- Poster by Dan Chapman
- Directed by: Paul Devlin
- Starring: Mark Devlin
- Distributed by: Docurama
- Release date: 2008;
- Running time: 74 minutes
- Country: United States
- Language: English

= BLAST! (2008 film) =

BLAST! is a 2008 American feature-length documentary by Paul Devlin. The film follows a team of astrophysicists who launch a telescope, upon a high-altitude balloon from northern Sweden and again from Antarctica. The film follows the crew of scientists as they travel on a search to answer humankind's fundamental questions about the origins of the universe. The film avoids traditional narration and talking-head interviews, instead following events as they occur. The film focuses on the personal experiences of the scientists involved in the experiment.

==History==
BLAST! premiered at Hot Docs on Tuesday, April 22, 2008. It has been screened at various film festivals, such as Sheffield Doc/Fest 2008, Guangzhou International Documentary Film Festival, and Arctic Light Film Festival.

BLAST! was co-produced by BBC 4's Storyville, Discovery Channel Canada, SVT Sweden, and YLE/FST Finland. The film was broadcast on Discovery Channel in February 2009, and later acquired by VPRO-Netherlands and DR2-Denmark.

==The BLAST experiment==

BLAST, the Ballon-borne-Large-Aperture Submillimeter Telescope, was a 2-metre telescope flown from a high-altitude balloon to observe submillimeter radiation emitted mostly by dust heated by young stars. It was created to address important extragalactic and Galactic questions regarding the formation and evolution of stars, galaxies and clusters.

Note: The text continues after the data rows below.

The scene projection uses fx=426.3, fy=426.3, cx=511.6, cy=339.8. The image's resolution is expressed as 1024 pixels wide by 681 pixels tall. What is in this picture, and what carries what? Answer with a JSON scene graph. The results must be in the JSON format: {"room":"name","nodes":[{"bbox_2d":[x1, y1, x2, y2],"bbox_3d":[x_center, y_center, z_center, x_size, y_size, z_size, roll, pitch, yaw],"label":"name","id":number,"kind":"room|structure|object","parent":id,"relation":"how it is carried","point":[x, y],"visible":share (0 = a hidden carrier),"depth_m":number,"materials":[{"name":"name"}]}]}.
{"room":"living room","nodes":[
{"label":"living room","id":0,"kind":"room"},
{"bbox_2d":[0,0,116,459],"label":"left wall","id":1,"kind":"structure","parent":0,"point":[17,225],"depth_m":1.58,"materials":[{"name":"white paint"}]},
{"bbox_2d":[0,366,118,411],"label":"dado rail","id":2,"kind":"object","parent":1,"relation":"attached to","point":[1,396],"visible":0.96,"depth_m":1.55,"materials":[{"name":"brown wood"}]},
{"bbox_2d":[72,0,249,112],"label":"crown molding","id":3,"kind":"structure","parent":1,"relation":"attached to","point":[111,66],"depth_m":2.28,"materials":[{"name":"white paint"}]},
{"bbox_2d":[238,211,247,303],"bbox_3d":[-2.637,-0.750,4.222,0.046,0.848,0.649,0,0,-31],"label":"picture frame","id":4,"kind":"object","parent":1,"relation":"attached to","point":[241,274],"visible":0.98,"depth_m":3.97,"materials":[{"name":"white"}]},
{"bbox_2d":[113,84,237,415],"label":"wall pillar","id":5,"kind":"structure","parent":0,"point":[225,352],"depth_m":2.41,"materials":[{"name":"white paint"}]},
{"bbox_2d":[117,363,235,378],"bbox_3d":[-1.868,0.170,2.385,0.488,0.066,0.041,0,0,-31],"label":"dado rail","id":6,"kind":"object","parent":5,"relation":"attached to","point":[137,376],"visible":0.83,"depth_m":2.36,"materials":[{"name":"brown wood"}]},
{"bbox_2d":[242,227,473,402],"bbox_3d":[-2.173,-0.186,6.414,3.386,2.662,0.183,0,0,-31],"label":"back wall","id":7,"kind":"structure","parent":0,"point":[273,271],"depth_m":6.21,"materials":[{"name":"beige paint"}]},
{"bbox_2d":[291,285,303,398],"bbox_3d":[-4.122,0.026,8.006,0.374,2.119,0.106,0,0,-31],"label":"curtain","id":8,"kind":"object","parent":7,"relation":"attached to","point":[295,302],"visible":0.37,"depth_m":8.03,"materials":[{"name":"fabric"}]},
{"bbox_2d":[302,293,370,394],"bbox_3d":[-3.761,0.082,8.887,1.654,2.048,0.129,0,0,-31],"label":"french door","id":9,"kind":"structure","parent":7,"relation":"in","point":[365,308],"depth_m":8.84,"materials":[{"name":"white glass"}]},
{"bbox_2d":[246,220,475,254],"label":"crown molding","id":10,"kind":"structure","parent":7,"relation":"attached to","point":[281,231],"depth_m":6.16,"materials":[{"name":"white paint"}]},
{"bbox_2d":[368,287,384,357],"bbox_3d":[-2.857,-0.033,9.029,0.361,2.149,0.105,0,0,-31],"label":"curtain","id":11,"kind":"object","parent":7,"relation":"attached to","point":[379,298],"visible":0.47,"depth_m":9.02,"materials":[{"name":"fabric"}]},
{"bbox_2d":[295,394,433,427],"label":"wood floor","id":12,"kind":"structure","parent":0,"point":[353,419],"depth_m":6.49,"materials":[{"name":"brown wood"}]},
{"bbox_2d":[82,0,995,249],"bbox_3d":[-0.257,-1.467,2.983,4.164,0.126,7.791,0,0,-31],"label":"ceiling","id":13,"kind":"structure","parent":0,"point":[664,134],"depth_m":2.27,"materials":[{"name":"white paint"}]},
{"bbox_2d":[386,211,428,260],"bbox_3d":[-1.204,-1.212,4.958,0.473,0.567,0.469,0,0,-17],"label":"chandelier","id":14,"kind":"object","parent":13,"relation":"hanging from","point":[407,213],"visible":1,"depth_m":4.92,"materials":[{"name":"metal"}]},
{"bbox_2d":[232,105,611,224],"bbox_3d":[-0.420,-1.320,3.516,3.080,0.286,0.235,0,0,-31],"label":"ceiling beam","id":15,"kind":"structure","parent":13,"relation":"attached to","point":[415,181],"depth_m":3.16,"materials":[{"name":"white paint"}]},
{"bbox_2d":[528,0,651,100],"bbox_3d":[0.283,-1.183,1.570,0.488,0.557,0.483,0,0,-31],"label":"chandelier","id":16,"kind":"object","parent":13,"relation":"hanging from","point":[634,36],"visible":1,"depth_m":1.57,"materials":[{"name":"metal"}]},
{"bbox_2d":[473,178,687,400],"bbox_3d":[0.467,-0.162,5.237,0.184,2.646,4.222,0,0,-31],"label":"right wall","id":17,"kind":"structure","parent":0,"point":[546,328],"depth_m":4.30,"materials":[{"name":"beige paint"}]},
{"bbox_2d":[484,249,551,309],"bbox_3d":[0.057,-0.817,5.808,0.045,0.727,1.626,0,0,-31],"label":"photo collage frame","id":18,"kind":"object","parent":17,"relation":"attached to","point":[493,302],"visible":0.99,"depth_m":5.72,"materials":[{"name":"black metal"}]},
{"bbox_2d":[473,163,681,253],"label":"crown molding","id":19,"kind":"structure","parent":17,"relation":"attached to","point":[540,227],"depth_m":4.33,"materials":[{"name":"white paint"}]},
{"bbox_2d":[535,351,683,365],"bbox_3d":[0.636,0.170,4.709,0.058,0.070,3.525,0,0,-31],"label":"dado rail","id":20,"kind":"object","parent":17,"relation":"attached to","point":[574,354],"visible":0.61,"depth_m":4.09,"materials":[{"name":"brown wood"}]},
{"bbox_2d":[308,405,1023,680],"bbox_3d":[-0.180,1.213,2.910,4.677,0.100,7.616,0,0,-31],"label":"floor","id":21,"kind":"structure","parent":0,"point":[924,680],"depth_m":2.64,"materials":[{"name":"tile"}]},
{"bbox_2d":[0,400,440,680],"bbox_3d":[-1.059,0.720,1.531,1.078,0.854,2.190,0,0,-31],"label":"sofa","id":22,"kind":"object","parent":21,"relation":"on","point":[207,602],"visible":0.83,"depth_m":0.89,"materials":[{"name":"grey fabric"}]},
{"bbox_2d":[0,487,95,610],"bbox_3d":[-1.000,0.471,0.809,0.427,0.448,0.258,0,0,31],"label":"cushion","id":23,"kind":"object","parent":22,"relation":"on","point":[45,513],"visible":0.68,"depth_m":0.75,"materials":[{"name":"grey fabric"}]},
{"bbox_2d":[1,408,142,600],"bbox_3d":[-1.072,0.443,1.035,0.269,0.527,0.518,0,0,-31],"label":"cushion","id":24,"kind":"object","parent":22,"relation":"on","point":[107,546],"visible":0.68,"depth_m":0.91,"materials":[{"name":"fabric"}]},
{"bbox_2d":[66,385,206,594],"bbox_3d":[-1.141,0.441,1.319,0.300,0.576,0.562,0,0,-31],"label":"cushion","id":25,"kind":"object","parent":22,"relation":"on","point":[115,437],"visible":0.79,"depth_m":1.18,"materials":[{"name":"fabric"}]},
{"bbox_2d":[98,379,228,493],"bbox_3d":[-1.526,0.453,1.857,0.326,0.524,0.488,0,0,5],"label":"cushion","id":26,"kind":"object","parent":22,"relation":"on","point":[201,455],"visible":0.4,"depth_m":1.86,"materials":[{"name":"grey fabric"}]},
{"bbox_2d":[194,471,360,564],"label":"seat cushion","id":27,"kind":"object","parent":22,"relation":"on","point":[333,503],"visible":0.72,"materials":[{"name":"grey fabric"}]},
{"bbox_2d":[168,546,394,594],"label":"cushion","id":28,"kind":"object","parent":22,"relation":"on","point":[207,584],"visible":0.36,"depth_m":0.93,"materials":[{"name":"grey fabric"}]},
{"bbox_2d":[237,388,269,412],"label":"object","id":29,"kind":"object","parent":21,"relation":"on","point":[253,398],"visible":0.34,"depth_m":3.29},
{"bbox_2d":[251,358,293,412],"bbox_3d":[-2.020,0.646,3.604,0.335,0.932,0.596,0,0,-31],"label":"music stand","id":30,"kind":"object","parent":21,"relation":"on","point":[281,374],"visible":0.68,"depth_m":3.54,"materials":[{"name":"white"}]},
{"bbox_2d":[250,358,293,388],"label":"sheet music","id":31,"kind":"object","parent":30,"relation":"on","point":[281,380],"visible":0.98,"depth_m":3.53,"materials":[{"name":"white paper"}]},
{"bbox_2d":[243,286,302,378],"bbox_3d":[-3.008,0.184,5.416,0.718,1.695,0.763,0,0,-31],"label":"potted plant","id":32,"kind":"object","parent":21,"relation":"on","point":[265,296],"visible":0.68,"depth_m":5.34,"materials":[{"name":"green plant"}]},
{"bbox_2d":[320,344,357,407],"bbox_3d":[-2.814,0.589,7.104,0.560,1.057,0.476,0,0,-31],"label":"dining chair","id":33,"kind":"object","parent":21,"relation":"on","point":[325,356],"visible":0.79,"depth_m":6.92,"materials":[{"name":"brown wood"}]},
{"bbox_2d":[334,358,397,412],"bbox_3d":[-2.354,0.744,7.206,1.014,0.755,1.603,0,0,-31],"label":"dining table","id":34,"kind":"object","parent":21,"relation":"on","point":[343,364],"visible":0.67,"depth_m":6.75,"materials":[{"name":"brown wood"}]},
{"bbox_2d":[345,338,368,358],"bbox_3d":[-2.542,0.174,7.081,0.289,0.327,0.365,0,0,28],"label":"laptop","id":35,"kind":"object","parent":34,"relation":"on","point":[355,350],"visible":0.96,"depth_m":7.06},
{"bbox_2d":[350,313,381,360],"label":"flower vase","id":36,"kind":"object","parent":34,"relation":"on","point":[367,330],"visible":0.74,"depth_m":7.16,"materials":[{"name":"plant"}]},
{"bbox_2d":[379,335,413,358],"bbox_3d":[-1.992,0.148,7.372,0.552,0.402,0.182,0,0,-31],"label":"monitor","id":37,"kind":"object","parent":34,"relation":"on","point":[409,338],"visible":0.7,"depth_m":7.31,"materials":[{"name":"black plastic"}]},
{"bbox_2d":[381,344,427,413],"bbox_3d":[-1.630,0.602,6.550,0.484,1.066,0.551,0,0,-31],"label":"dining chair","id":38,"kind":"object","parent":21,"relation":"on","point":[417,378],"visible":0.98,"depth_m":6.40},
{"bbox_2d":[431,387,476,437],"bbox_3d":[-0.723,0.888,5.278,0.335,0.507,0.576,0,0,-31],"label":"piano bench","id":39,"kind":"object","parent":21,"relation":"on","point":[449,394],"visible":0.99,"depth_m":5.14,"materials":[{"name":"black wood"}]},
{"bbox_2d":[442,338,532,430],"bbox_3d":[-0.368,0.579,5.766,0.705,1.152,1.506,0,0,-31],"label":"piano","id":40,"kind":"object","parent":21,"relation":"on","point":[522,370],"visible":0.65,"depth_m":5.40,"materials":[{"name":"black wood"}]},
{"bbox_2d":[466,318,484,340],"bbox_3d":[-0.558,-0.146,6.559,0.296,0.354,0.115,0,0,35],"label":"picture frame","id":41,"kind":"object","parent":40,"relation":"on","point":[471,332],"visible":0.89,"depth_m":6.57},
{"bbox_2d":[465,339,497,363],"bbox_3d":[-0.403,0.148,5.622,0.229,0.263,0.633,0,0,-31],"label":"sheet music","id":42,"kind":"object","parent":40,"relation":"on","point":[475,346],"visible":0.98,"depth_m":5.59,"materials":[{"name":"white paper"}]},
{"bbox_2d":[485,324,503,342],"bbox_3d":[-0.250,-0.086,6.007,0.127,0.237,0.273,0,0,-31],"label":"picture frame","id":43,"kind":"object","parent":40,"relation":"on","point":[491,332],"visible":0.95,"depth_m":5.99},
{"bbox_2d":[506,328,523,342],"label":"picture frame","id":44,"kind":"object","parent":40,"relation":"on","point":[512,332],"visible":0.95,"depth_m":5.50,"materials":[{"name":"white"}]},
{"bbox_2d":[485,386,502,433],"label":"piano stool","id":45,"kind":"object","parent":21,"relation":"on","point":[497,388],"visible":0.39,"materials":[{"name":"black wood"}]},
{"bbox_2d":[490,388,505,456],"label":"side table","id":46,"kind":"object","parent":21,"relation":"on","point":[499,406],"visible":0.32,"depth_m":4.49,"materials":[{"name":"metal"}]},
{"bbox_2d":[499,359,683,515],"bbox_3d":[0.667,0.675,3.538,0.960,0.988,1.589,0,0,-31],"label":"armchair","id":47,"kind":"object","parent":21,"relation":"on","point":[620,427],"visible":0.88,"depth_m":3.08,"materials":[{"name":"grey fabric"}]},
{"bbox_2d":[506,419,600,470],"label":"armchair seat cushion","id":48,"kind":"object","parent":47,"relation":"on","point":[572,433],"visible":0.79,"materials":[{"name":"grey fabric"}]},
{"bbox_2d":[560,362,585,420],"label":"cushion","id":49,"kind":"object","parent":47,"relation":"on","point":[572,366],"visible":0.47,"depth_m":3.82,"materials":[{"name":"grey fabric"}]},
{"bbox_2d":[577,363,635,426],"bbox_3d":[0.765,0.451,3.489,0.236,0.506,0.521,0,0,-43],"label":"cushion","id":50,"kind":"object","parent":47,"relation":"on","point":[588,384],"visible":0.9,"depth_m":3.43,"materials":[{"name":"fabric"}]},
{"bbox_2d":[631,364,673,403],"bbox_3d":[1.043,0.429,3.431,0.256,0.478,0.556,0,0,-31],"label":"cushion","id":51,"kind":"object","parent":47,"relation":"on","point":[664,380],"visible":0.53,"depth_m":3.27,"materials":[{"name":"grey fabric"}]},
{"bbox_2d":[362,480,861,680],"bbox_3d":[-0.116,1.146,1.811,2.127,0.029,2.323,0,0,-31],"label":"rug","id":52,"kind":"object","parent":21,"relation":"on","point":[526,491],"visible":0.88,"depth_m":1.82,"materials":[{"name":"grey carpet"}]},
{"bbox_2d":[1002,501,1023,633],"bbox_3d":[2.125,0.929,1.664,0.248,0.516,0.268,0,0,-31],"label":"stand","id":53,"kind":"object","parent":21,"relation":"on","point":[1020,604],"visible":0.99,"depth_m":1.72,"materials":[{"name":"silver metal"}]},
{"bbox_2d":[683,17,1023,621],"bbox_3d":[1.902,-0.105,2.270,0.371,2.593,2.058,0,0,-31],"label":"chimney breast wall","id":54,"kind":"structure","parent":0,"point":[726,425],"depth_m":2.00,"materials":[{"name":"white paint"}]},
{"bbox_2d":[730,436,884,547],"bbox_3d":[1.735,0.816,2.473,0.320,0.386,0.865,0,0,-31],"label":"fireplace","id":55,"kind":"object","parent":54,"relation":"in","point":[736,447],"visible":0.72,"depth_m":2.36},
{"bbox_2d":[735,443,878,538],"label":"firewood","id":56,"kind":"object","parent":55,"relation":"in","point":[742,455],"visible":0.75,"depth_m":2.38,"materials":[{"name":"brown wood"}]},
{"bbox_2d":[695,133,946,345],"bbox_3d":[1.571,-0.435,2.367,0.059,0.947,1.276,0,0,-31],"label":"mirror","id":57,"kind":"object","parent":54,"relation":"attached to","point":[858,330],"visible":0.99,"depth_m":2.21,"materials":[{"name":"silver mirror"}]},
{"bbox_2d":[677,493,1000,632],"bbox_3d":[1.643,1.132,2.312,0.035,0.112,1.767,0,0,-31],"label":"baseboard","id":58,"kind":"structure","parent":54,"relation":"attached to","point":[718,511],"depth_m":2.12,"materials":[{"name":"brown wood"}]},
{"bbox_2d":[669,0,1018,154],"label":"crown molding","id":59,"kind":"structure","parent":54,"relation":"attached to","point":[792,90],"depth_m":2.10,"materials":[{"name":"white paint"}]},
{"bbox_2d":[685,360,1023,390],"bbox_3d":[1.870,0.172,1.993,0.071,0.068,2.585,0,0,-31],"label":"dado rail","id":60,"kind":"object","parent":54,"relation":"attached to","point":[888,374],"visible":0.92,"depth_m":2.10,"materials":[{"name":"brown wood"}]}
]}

==International Year of Astronomy 2009==
As an official special project of the International Year of Astronomy 2009, BLAST!, screened in communities around the world throughout 2009. The International Year of Astronomy 2009 was a global initiative organized by the International Astronomical Union and UNESCO to promote public interest in astronomy. The International Year of Astronomy 2009 was endorsed by United Nations and International Council for Science (ICSU).

==Reception==
Astrophysicist Neil deGrasse Tyson commented on the film by saying, "In a rare combination of content and storytelling, BLAST! treats the viewer not only to the fruits of cosmic discovery but to the fits and starts of dedicated scientists who navigate paths of research that enable it."

Tim Teeman from Times Entertainment said of the film "For those of us with bad memories of physics and chemistry class, it was inspirational and aspirational."

Simon Horsford of The Telegraph wrote that the film is "A story that, in trying to answer age-old questions about how we got here, produces an intriguing dynamic between the two main scientists."